Inclusion/Equity and Evaluating Negatives

Privacy, security, inclusion, equity, accessibility, … all of these have an interesting property in common. When evaluation products against such questions you are usually trying to establish a negative.

To Prove A Negative

Proving a negative requires providing evidence of absence.

If one wanted to disprove the claim “all primes are odd” one only needs to prove “some primes are even”. The latter can be accomplished by finding a single counterexample – the number 2. On the other hand if one wanted to prove the claim, they would need establish that all primes are odd. Another example is the claim “there are no vermin in this house,” proving which requires an exahustive search of the premises. Once again, disproving the claim only requires a single piece of evidence – a mouse.

Going back to the beginning, asking someone whether a product is secure, private, inclusive, accessible etc… fall into the same category. Answering these questions require proving that there is nothing insecure, privacy violating, non-inclusive, or inaccessible about this product. These questions are even worse than the one about vermin from before because it’s not even clear where to start looking. People who have spent their entire careers studying the subject would find the criteria difficult or downright impossible to evaluate.

Despite this apparent futility, there is hope. Knowing that the criteria holds under a limited set of circumstances is sometimes enough. Often it is the best that we can do.

Proof By Enumeration

In security and privacy parlance this limited scope is called the threat model.

Absolute security is impossible, so one would start by establishing the specific threats that they would like to deal with. For example when considering the security of a networked application one could start by drawing out a data flow diagram and then going over the different points at which data would be at risk of being compromised. Enumeration of vulnerabilities and threats in this way opens up the possibility of thoroughly examining the attack surface. Thus the previously intractable problem becomes finite.

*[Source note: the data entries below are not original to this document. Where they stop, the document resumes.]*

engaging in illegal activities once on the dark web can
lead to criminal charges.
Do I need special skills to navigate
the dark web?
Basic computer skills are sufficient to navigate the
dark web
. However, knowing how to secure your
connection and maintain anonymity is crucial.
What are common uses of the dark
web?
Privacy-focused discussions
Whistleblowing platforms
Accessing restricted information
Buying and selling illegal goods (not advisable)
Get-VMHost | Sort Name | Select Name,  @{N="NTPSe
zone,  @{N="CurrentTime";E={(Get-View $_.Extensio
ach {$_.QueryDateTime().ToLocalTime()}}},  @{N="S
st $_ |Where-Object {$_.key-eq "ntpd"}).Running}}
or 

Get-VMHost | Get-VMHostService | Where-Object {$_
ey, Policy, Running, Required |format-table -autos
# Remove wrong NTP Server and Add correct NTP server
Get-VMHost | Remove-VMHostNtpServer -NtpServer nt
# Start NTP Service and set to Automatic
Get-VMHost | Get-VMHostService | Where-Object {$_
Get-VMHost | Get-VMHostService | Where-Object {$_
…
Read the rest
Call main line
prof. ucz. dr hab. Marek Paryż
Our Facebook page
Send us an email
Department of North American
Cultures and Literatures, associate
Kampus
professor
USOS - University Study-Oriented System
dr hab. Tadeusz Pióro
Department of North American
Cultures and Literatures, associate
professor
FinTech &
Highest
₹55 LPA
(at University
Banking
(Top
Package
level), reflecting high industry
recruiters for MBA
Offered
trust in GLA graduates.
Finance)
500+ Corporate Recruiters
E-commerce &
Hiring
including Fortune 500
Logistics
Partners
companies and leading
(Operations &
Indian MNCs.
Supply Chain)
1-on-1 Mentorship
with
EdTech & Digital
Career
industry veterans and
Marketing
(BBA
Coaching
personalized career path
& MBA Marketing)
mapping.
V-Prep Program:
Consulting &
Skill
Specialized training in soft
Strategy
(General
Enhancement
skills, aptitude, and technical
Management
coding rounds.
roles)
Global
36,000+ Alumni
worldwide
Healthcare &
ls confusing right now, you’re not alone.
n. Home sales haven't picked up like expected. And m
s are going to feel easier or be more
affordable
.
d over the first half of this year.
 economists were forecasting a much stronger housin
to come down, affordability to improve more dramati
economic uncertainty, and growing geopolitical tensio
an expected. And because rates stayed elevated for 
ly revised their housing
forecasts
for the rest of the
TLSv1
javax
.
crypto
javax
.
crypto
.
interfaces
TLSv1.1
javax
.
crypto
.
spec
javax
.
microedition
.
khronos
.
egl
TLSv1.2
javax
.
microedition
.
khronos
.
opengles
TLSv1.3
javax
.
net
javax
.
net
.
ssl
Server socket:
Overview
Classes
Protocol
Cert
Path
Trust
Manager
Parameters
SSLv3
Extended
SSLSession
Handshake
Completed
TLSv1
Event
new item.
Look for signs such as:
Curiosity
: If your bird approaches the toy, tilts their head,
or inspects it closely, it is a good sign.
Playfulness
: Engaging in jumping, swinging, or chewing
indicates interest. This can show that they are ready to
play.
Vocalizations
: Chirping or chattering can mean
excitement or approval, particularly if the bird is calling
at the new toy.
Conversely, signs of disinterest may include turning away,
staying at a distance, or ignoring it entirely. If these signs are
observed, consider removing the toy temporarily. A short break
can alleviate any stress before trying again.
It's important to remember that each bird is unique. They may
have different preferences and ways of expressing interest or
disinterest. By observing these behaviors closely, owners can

As our understanding of threats improve, so does the effectiveness of the threat model. Historically, understanding this kind of problem space takes time and many – often costly – mistakes. The boundaries sometimes only become known when someone exploits it.

Similarly, when evaluating a squishy concept like inclusion and equity one would also start with a well defined scope that lends itself to examination. Just like before, often we only learn where to look for problems the hard way. So we come up with methodologies like carefully curated dimensions of identity. Enumerations like that give us a finite set of things to consider with our finite resources. Additionally these methodologies also grant us a taxonomy with which we can organize our hard earned knowledge on the topic.

Proof by Enumerating Product Outcomes

Enumeration based approaches establish clusters of possible product outcomes which we can then evaluate individually.

As an example, a product that processes pictures of people can be evaluated based on the outcome of handling pictures of people with different skin tokes, gender expressions, body types, ages, hair and accesories, visible disabilities, and lighting conditions. Coming up with these outcomes can be laborious and expensive, but it is tractable. Costs of curating suitably detailed test cases and data sets should amortize across their potentially broad applicability.

Proof By Construction

But sometimes the set of outcomes do not cluster effectively or are too numerous to exhaustively evaluate. In security this would be similar to asking whether some software system is free from buffer overruns – a question that is theoretically impossible to answer in general if the method of construction is not amenable to analysis. The best we could do is for suitably skilled persons to go through the code with a fine toothed comb looking for potential problems; a task that is both impractical as it is prone to error.

Proof by Process of Construction

Instead we could try using programming languages that provide certain safety guarantees: memory-safe languages. These safety guarantees establish the memory safety of the resulting behavior as a consequence of the method by which the underlying software is constructed. Another method we can use is to continue using an unsafe language1, but invest in development practices like fuzz testing which give us sufficient statistical control over the behavior of our software.

Inclusion and equity can follow a similar paradigm where we establish certain process requirements that also yield a favorable outcome with a high likelihood. Google’s Building for Everyone outlines some of these processes criteria such as involving a diverse group of people during the ideation and design phases of a product, and involving a diverse group of people during testing. Once again, these approaches don’t guarantee success, but have a much higher likelihood of delivering a favorable outcome.

Amalgam Engineering

Increasingly software systems are built as amalgamations of systems that are themselves complex. The behavior of each constituent is difficult to reason about let alone the behavior of the amalgamation.

To establish some desirable property of the amalgamation, it becomes necessary to progressively establish the same or minor properties of the constituents. The point of establishing these properties is to yield a simpler more tractable model of a system that we can readily reason about. We can then infer or at least approximate the behavior of the amalgamation based on the simplified models that we derive of the contituents.

We don’t expect this situation to get better given that many of these contituent parts will be ML models that are too complex for us to understand. As enumerating product outcomes becomes less effective, we will need to rely ever more on process criteria and governance of construction to curb the product outcomes.

The accuracy of the resulting simplified models is all that we will have to grasp in order to have some say how technology will govern us in turn.